- _EXCERPTED RECORDS_:
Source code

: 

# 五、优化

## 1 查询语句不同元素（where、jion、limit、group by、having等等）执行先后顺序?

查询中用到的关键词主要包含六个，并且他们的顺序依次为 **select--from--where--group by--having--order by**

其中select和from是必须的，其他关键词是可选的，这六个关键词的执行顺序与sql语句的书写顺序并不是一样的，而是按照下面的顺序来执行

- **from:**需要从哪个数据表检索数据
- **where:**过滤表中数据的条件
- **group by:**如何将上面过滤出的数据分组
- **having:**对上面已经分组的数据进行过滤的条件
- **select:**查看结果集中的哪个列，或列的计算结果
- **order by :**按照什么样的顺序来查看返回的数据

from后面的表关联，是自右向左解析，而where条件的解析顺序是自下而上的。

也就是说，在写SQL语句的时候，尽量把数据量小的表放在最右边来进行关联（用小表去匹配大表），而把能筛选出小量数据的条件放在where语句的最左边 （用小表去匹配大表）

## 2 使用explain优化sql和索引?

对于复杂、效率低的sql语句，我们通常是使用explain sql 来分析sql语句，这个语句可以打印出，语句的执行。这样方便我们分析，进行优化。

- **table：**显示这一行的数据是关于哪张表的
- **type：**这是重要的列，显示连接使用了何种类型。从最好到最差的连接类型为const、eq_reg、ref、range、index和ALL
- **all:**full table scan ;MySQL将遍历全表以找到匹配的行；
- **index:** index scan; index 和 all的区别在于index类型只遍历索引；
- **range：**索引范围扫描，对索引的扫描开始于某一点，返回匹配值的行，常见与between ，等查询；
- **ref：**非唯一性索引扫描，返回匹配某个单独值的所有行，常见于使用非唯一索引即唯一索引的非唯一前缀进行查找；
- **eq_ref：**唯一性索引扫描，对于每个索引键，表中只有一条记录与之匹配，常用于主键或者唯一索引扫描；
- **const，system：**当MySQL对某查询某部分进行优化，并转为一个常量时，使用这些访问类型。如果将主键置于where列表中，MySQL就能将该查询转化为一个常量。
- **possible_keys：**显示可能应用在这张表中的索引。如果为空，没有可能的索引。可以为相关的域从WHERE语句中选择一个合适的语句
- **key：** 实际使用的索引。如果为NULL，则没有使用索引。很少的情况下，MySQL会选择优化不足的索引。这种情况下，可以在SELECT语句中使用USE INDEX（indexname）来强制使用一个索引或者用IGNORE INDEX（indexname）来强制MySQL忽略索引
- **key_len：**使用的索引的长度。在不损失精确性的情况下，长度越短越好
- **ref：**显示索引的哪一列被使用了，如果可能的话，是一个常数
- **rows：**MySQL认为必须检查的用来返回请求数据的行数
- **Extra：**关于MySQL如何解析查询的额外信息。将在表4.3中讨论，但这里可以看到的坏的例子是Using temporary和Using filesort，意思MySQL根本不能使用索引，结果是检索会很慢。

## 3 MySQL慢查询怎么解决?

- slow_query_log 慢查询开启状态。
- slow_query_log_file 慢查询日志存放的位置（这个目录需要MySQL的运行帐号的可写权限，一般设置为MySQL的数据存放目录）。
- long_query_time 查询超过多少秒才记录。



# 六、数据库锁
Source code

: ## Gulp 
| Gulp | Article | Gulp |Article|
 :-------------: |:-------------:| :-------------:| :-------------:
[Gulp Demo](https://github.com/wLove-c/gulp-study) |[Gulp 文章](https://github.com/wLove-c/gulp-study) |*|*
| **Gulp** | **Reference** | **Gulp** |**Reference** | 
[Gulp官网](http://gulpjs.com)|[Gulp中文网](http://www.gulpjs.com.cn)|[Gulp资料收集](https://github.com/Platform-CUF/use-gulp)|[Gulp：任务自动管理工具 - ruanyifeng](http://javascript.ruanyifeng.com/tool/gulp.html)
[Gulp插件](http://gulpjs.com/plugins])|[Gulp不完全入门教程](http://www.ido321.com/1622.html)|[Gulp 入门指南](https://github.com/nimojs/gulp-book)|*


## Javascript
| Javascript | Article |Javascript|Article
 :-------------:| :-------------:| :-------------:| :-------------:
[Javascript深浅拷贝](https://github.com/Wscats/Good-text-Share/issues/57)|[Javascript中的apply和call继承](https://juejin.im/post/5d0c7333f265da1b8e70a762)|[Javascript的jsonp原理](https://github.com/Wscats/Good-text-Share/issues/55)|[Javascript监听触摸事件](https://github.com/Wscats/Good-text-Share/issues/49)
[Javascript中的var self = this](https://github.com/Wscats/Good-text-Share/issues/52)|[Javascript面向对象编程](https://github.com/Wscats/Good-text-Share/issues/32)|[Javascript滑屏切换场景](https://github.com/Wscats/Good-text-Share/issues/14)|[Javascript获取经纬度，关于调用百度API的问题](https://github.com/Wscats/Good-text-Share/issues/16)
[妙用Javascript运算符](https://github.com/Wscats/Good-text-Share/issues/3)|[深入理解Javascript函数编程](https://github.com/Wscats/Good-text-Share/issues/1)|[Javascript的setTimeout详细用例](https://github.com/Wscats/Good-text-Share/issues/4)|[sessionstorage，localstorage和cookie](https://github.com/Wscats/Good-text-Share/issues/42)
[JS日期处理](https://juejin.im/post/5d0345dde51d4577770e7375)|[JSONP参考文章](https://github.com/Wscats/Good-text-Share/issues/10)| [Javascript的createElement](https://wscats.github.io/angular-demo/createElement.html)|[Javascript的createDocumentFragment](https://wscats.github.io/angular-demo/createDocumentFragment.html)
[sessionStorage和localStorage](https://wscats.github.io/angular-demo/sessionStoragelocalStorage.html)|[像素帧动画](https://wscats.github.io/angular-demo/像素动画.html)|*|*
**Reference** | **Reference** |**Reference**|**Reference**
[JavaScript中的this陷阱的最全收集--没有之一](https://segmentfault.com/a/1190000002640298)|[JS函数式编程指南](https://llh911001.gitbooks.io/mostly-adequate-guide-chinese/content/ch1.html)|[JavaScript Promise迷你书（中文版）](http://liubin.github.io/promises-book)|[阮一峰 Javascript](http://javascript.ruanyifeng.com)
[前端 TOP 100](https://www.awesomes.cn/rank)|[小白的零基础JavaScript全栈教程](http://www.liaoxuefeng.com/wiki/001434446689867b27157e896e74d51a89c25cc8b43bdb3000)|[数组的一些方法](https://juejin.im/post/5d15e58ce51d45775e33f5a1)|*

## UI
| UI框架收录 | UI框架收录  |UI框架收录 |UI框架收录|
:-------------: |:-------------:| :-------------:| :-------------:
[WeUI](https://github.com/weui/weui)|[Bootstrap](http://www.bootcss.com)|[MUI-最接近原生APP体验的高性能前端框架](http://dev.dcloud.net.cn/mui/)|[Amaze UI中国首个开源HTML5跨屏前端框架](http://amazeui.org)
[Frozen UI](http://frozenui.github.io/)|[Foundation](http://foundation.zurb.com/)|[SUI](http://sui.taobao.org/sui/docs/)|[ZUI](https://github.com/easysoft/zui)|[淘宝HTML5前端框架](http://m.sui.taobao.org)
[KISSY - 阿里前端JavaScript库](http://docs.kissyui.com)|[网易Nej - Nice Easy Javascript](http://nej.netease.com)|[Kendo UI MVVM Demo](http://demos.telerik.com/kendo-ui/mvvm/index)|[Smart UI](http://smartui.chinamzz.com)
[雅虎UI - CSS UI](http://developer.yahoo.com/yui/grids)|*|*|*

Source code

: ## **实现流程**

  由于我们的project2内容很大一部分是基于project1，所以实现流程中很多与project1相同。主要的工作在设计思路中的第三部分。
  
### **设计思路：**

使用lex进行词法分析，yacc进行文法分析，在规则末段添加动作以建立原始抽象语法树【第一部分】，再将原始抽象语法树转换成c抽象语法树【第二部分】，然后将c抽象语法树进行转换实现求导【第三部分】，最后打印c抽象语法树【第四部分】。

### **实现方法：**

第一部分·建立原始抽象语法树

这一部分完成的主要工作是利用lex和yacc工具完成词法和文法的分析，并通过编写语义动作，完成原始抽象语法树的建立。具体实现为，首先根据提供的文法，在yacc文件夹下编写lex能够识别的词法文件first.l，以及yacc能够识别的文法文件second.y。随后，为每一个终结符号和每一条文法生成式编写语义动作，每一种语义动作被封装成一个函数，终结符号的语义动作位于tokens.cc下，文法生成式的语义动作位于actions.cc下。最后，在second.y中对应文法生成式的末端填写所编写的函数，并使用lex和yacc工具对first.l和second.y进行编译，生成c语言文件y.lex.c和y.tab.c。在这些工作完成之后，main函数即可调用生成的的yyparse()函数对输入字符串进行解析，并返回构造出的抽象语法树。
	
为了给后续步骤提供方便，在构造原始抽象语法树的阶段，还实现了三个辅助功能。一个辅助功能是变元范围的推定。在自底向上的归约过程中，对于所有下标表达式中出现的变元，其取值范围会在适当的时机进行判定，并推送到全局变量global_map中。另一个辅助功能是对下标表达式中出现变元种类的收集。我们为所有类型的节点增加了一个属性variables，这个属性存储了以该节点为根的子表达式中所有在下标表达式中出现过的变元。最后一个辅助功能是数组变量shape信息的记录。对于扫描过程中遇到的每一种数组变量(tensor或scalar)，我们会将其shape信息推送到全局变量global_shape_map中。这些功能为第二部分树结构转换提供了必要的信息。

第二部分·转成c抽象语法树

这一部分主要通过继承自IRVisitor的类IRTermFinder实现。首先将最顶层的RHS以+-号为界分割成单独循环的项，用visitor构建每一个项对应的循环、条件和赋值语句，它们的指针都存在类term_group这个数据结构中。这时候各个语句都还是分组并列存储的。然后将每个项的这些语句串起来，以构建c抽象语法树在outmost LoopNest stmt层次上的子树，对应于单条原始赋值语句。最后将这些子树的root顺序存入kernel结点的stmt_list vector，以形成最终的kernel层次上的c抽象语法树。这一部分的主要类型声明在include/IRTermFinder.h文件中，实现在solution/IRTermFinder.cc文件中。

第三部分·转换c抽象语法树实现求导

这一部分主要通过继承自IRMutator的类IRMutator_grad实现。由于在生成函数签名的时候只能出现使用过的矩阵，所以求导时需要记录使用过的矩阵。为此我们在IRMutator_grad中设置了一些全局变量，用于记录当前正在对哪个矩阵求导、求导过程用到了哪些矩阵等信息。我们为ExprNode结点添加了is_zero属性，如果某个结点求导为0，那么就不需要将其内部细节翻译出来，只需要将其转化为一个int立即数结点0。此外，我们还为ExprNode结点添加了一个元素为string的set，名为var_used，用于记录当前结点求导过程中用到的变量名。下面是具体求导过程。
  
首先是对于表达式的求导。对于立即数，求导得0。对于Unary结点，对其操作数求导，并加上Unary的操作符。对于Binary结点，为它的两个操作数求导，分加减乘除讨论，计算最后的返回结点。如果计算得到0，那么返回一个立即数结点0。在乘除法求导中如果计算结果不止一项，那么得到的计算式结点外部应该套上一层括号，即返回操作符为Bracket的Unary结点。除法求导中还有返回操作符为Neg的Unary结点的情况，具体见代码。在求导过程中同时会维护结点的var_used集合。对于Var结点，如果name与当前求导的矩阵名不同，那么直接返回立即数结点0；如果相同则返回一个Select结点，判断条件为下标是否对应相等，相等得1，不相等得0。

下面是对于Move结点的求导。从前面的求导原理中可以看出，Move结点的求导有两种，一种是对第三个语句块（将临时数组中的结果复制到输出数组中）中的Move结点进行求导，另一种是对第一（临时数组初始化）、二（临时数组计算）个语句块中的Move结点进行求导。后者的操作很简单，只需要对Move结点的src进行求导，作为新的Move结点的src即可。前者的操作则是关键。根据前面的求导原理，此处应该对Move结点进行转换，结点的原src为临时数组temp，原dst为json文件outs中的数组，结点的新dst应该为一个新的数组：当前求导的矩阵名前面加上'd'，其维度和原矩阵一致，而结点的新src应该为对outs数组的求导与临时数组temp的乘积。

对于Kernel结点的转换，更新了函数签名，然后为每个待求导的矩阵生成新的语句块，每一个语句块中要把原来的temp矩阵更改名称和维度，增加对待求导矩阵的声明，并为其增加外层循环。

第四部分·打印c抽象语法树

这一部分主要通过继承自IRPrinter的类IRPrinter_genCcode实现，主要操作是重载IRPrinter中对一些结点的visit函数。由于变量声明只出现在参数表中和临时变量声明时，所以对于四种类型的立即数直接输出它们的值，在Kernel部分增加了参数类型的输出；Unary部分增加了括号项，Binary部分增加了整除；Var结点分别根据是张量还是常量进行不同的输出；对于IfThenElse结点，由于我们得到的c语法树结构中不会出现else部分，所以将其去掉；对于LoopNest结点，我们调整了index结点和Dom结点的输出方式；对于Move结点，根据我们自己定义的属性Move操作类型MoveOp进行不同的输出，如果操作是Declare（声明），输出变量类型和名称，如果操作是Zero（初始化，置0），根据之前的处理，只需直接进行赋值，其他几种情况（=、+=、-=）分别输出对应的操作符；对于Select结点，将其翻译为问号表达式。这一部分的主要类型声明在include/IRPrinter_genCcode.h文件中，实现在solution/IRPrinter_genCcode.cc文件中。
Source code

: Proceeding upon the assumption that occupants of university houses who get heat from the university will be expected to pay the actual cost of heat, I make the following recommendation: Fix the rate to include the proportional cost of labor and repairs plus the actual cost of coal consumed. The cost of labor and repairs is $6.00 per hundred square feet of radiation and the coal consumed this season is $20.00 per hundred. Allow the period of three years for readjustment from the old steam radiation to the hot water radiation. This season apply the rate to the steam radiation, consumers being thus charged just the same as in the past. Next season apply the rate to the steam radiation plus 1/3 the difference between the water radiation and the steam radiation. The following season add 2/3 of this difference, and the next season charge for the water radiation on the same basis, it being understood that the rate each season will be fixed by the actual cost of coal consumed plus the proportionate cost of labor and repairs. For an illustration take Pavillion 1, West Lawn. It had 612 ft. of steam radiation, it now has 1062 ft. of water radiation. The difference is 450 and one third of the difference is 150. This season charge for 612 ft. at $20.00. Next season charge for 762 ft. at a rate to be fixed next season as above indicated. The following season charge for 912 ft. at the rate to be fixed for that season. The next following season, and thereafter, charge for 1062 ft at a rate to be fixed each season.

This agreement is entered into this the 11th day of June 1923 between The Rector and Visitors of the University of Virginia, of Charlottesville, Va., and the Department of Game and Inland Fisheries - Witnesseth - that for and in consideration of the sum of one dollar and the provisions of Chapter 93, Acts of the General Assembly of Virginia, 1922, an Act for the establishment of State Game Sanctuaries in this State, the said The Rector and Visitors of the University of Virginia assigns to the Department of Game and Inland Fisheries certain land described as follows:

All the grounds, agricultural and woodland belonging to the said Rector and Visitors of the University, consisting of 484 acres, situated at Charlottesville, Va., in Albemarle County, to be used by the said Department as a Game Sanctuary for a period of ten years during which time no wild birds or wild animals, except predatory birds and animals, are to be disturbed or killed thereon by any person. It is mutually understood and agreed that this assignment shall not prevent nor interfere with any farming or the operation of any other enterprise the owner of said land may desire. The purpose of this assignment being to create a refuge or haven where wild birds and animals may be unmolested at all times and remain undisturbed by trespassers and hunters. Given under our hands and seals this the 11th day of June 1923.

- _TASK TO COMPLETE_: Print the lines again without any changes, starting with the line that contains "## 2 使用explain优化sql和索引?" and ending with the line that contains "- long_query_time 查询超过多少秒才记录。", both included.

- _RESULT_:
## 2 使用explain优化sql和索引?

对于复杂、效率低的sql语句，我们通常是使用explain sql 来分析sql语句，这个语句可以打印出，语句的执行。这样方便我们分析，进行优化。

- **table：**显示这一行的数据是关于哪张表的
- **type：**这是重要的列，显示连接使用了何种类型。从最好到最差的连接类型为const、eq_reg、ref、range、index和ALL
- **all:**full table scan ;MySQL将遍历全表以找到匹配的行；
- **index:** index scan; index 和 all的区别在于index类型只遍历索引；
- **range：**索引范围扫描，对索引的扫描开始于某一点，返回匹配值的行，常见与between ，等查询；
- **ref：**非唯一性索引扫描，返回匹配某个单独值的所有行，常见于使用非唯一索引即唯一索引的非唯一前缀进行查找；
- **eq_ref：**唯一性索引扫描，对于每个索引键，表中只有一条记录与之匹配，常用于主键或者唯一索引扫描；
- **const，system：**当MySQL对某查询某部分进行优化，并转为一个常量时，使用这些访问类型。如果将主键置于where列表中，MySQL就能将该查询转化为一个常量。
- **possible_keys：**显示可能应用在这张表中的索引。如果为空，没有可能的索引。可以为相关的域从WHERE语句中选择一个合适的语句
- **key：** 实际使用的索引。如果为NULL，则没有使用索引。很少的情况下，MySQL会选择优化不足的索引。这种情况下，可以在SELECT语句中使用USE INDEX（indexname）来强制使用一个索引或者用IGNORE INDEX（indexname）来强制MySQL忽略索引
- **key_len：**使用的索引的长度。在不损失精确性的情况下，长度越短越好
- **ref：**显示索引的哪一列被使用了，如果可能的话，是一个常数
- **rows：**MySQL认为必须检查的用来返回请求数据的行数
- **Extra：**关于MySQL如何解析查询的额外信息。将在表4.3中讨论，但这里可以看到的坏的例子是Using temporary和Using filesort，意思MySQL根本不能使用索引，结果是检索会很慢。

## 3 MySQL慢查询怎么解决?

- slow_query_log 慢查询开启状态。
- slow_query_log_file 慢查询日志存放的位置（这个目录需要MySQL的运行帐号的可写权限，一般设置为MySQL的数据存放目录）。
- long_query_time 查询超过多少秒才记录。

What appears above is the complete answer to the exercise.